Minha cabeça estava uma tremenda confusão, não sabia o que estava sentindo, mas era bom, uma sensação de estar onde eu sempre pertenci. Percebi que meu lugar não era em Daegu, ou no restaurante do outro lado da cidade, muito menos nas aulas de música que eu tanto gostava, meu lugar era onde Hoseok estivesse. O coração esmurrava meu peito, berrando em pura felicidade e êxtase. Nossa fusão foi feita a partir de um movimento muito simples, veja bem, bastou que me descolasse do ombro dele e olhássemos para o outro por, sei lá, dois segundos e então aconteceu. Sem que eu me desse conta, estávamos juntos, de uma maneira extraordinária.

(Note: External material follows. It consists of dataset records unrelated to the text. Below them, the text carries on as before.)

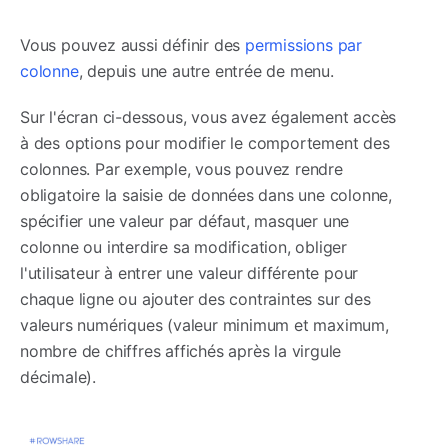
Vous pouvez aussi définir des
permissions par
colonne
, depuis une autre entrée de menu.
Sur l'écran ci-dessous, vous avez également accès
à des options pour modifier le comportement des
colonnes. Par exemple, vous pouvez rendre
obligatoire la saisie de données dans une colonne,
spécifier une valeur par défaut, masquer une
colonne ou interdire sa modification, obliger
l'utilisateur à entrer une valeur différente pour
chaque ligne ou ajouter des contraintes sur des
valeurs numériques (valeur minimum et maximum,
nombre de chiffres affichés après la virgule
décimale).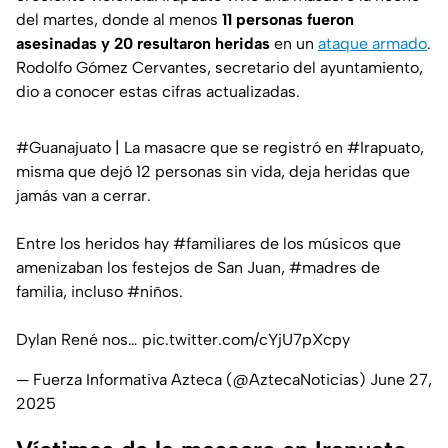
del martes, donde al menos
11 personas fueron
asesinadas y 20 resultaron heridas
en un
ataque armado
.
Rodolfo Gómez Cervantes, secretario del ayuntamiento,
dio a conocer estas cifras actualizadas.
#Guanajuato
| La masacre que se registró en
#Irapuato
,
misma que dejó 12 personas sin vida, deja heridas que
jamás van a cerrar.
Entre los heridos hay
#familiares
de los músicos que
amenizaban los festejos de San Juan,
#madres
de
familia, incluso
#niños
.
Dylan René nos…
pic.twitter.com/cYjU7pXcpy
— Fuerza Informativa Azteca (@AztecaNoticias)
June 27,
2025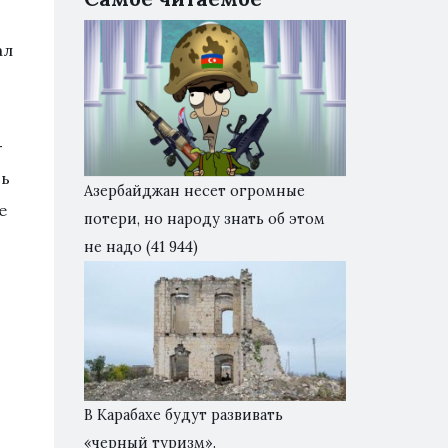
ал
-
сь
Азербайджан несет огромные
е
потери, но народу знать об этом
не надо
(41 944)
В Карабахе будут развивать
«черный туризм».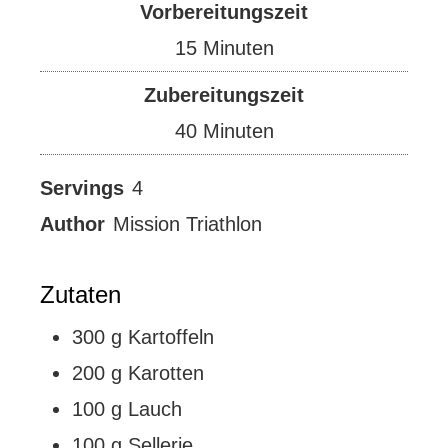
Vorbereitungszeit
Minuten
15
Minuten
Zubereitungszeit
Minuten
40
Minuten
Servings
4
Author
Mission Triathlon
Zutaten
300
g
Kartoffeln
200
g
Karotten
100
g
Lauch
100
g
Sellerie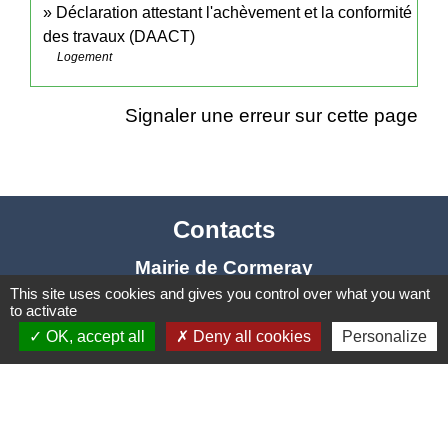
Déclaration attestant l'achèvement et la conformité
des travaux (DAACT)
Logement
Signaler une erreur sur cette page
Contacts
Mairie de Cormeray
This site uses cookies and gives you control over what you want
1, RUE DE LA BUISSONNIERE
to activate
41120 Cormeray - FRANCE
OK, accept all
Deny all cookies
Personalize
+33 2 54 44 26 19
Contact par formulaire
Ouverture de la Mairie au Public :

Hoseok se desculpava, mas a culpa me consumia. ''A culpa foi minha e você não precisa se desculpar, eu te fiz ficar assim?'' ''Não foi você e sim esse amor que ia mas sempre voltava, a vontade de estar com você e ouvir sua voz, hyung. Eu não estava mais aguentando, sabia que você estava com Seokjin naquele dia, mas ele me explicou que ainda não estava preparado, então eu esperei.'' ''Você podia ter ido me procurar, Hobi. Eu sabia que você estava mal, mas não sabia que estava assim.'' ''Você sabe que te amo, sempre fiz questão de deixar isso claro, por que fez isso comigo? Sei que não corresponde aos meus carinhos, mas não precisava ter se afastado.'' ''Precisava sim, mas você nunca vai entender. Eu só não queria que se afastasse depois, por perceber que não daria certo.'' ''Nós nunca tentamos, hyung.'' ''Não complique as coisas para mim.'' ''Eu ainda te amo.'' ''Hoseok, acabei de lhe avisar. Não quero que se machuque com esperanças falsas.'' ''Mas hyung, olhe para fora, veja bem. O mundo está lotado de falsas esperanças, de promessas que nunca serão cumpridas e amores falsos ou esperanças falsas, seja como quiser-'' ''O que quer dizer com isso?'' ''Me deixe acabar, por favor.'' ''Vá em frente.'' ''Sei que somos completamente opostos e que há uma chance de, sei lá, noventa e nove por cento de não dar certo, mas por que não tentar? Por causa deste um por cento que também é uma incerteza? Desta gota que não enche copo? Ou você, como uma pessoa sensata, não acredita que possa dar certo? Hyung, eu tenho plena consciência de que existem esperanças falsas, tá bem? E que muitas pessoas as jogam fora por outras pessoas que talvez não valham a pena, mas a questão é; eu não me importo nem um pouquinho em jogar mais uma de minhas esperanças falsas com você. Seria ainda melhor dividi-las com você. Não me importo em ter um coração quebrado por um cara como você, ou de parecer um maltrapilho por você. Só me dê uma oportunidade, e eu prometo que não irá se arrepender depois.'' ''Lhe darei duas chances, se é assim, então.'' ''Duas?'' ''Faça com que eu me apaixone por você.'' ''E a outra?'' ''Uma chance de voltar pra casa.'' ''Hyung, eu estaria feliz se você me desse meia chance.'' ''Agora você tem duas. Então, por favor, tome um banho e se ajeite, tudo bem?'' ''Tá certo.'' ''Seu tempo está correndo.'' ''Estou contando desde que entrou em minha vida.''

xx

Pobre Hoseok, se soubesse que quase quarenta por cento já haviam sido tomados, desistiria de sua primeira chance na hora, mas ainda não sabia.